The logical OR connection can be represented in a similar way:

if (<cond1>)
    <oper>
if (<cond2>)
    <oper>

In this case, <oper> will be evaluated either when <cond1> OR <cond2> evaluates to a logically true value.

These fairly basic concepts facilitate a basic branching architecture, but to allow for more complicated control flows more advanced concepts are needed.

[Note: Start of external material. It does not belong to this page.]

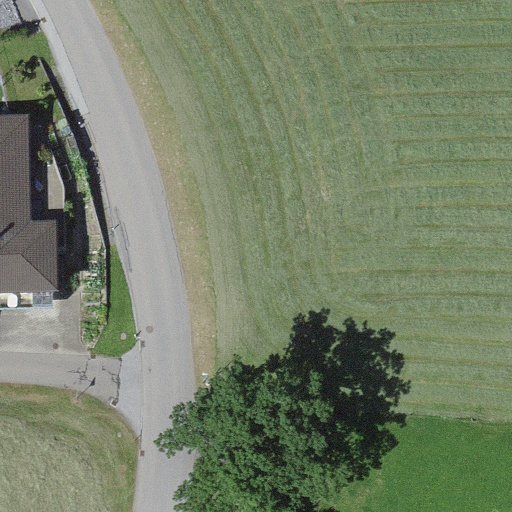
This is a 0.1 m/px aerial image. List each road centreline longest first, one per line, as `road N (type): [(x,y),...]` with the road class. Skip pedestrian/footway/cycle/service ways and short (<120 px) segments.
road 1 (track): [(60,0),(123,130),(175,388),(164,511)]
road 2 (residential): [(175,388),(0,371)]
road 3 (track): [(268,511),(254,465),(175,388)]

Some examples of more advanced branching concepts and how they are realised in LGP can be found in the following:

Nested Blocks

if (<cond1>)
    <...>
endif

Any instructions between the initial conditional and the endif instruction are executed when the condition is true, allowing a nested code block that may care for certain input situations.

Labeled Blocks

if (<cond1>) goto <label X>
<...>
<label X>

Similar to a goto instruction in the C programming language, this form of branch allows for a chunk of instructions to be skipped depending on the value of the condition.

Iteration

There are two main iteration concepts in LGP - conditional loops and finite loops.

Conditional Loops
Similar to a while loop like that in most imperative programming languages (e.g. C, Java), a conditional loop describes a loop that jumps backwards in a program and evaluates a condition to determine whether to stay in the loop. One problem with these kind of loops is that they are prone to becoming infinite in terms of their iterations - which is impossible to detect due to the Halting problem. A solution to this is to limit the number of instructions that can be executed for an LGP program (hence artificially limiting the runtime)
Finite Loops
Similar to a for loop, a finite loop has a finite number of iterations as described by the instruction itself. This means that the instructions in the loop body will be executed some finite amount of times.